Data:
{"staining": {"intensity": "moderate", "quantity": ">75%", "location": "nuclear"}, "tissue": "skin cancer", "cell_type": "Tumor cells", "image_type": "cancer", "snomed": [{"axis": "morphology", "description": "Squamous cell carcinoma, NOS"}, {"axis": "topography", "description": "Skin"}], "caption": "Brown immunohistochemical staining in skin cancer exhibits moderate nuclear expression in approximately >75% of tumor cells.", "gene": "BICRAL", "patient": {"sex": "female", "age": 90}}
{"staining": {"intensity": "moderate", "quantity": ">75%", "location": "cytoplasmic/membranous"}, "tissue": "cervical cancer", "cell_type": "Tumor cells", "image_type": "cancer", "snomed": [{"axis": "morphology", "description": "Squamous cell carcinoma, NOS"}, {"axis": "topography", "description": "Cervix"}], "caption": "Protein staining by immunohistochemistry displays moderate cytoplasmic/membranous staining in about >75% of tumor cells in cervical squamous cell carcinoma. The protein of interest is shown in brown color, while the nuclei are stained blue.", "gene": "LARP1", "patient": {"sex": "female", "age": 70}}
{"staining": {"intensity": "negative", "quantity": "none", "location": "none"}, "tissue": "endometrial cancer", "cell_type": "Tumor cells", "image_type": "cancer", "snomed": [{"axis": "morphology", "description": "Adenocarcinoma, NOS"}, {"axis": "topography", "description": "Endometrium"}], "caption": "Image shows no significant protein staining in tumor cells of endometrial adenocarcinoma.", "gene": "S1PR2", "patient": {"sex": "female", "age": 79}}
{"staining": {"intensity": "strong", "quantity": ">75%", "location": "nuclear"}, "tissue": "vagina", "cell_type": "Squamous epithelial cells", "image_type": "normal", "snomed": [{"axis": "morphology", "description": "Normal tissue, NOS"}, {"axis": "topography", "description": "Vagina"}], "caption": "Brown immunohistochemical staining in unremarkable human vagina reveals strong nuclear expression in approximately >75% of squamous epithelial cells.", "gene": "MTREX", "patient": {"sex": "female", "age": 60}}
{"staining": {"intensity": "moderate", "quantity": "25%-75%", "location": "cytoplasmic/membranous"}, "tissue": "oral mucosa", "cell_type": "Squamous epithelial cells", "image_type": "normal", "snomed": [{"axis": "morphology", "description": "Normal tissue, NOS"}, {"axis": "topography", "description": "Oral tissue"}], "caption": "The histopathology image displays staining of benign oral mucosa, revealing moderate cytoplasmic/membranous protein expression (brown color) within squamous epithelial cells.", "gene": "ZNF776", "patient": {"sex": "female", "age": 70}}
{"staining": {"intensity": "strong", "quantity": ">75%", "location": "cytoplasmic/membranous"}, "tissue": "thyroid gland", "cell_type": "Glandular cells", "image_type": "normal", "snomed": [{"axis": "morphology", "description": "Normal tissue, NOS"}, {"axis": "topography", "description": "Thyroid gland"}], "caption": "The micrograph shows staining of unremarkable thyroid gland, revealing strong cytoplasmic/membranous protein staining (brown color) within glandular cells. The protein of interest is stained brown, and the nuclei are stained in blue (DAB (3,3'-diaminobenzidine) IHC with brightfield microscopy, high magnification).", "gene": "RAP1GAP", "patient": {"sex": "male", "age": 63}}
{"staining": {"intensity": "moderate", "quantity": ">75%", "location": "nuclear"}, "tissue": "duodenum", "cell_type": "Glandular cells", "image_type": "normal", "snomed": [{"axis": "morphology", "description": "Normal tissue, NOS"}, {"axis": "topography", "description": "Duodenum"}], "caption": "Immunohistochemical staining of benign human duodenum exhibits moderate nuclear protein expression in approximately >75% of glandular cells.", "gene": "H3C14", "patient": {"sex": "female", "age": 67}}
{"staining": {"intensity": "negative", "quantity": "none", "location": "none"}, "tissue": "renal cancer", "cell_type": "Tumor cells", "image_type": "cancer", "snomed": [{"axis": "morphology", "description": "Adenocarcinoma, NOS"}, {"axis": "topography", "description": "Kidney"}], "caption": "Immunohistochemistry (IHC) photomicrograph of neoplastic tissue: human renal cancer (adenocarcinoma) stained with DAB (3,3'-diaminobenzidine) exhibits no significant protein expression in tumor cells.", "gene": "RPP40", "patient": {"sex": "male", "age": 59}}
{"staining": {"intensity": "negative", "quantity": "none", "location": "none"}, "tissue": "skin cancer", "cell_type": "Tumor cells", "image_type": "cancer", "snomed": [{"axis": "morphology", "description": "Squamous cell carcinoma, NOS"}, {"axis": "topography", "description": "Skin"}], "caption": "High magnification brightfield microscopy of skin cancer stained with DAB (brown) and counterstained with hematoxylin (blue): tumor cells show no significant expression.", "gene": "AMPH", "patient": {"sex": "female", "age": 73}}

Your instructions: Set the lines down exactly, from the first line of the records to the line where "staining in unremarkable" appears, with both ends kept.

Task response:
{"staining": {"intensity": "moderate", "quantity": ">75%", "location": "nuclear"}, "tissue": "skin cancer", "cell_type": "Tumor cells", "image_type": "cancer", "snomed": [{"axis": "morphology", "description": "Squamous cell carcinoma, NOS"}, {"axis": "topography", "description": "Skin"}], "caption": "Brown immunohistochemical staining in skin cancer exhibits moderate nuclear expression in approximately >75% of tumor cells.", "gene": "BICRAL", "patient": {"sex": "female", "age": 90}}
{"staining": {"intensity": "moderate", "quantity": ">75%", "location": "cytoplasmic/membranous"}, "tissue": "cervical cancer", "cell_type": "Tumor cells", "image_type": "cancer", "snomed": [{"axis": "morphology", "description": "Squamous cell carcinoma, NOS"}, {"axis": "topography", "description": "Cervix"}], "caption": "Protein staining by immunohistochemistry displays moderate cytoplasmic/membranous staining in about >75% of tumor cells in cervical squamous cell carcinoma. The protein of interest is shown in brown color, while the nuclei are stained blue.", "gene": "LARP1", "patient": {"sex": "female", "age": 70}}
{"staining": {"intensity": "negative", "quantity": "none", "location": "none"}, "tissue": "endometrial cancer", "cell_type": "Tumor cells", "image_type": "cancer", "snomed": [{"axis": "morphology", "description": "Adenocarcinoma, NOS"}, {"axis": "topography", "description": "Endometrium"}], "caption": "Image shows no significant protein staining in tumor cells of endometrial adenocarcinoma.", "gene": "S1PR2", "patient": {"sex": "female", "age": 79}}
{"staining": {"intensity": "strong", "quantity": ">75%", "location": "nuclear"}, "tissue": "vagina", "cell_type": "Squamous epithelial cells", "image_type": "normal", "snomed": [{"axis": "morphology", "description": "Normal tissue, NOS"}, {"axis": "topography", "description": "Vagina"}], "caption": "Brown immunohistochemical staining in unremarkable human vagina reveals strong nuclear expression in approximately >75% of squamous epithelial cells.", "gene": "MTREX", "patient": {"sex": "female", "age": 60}}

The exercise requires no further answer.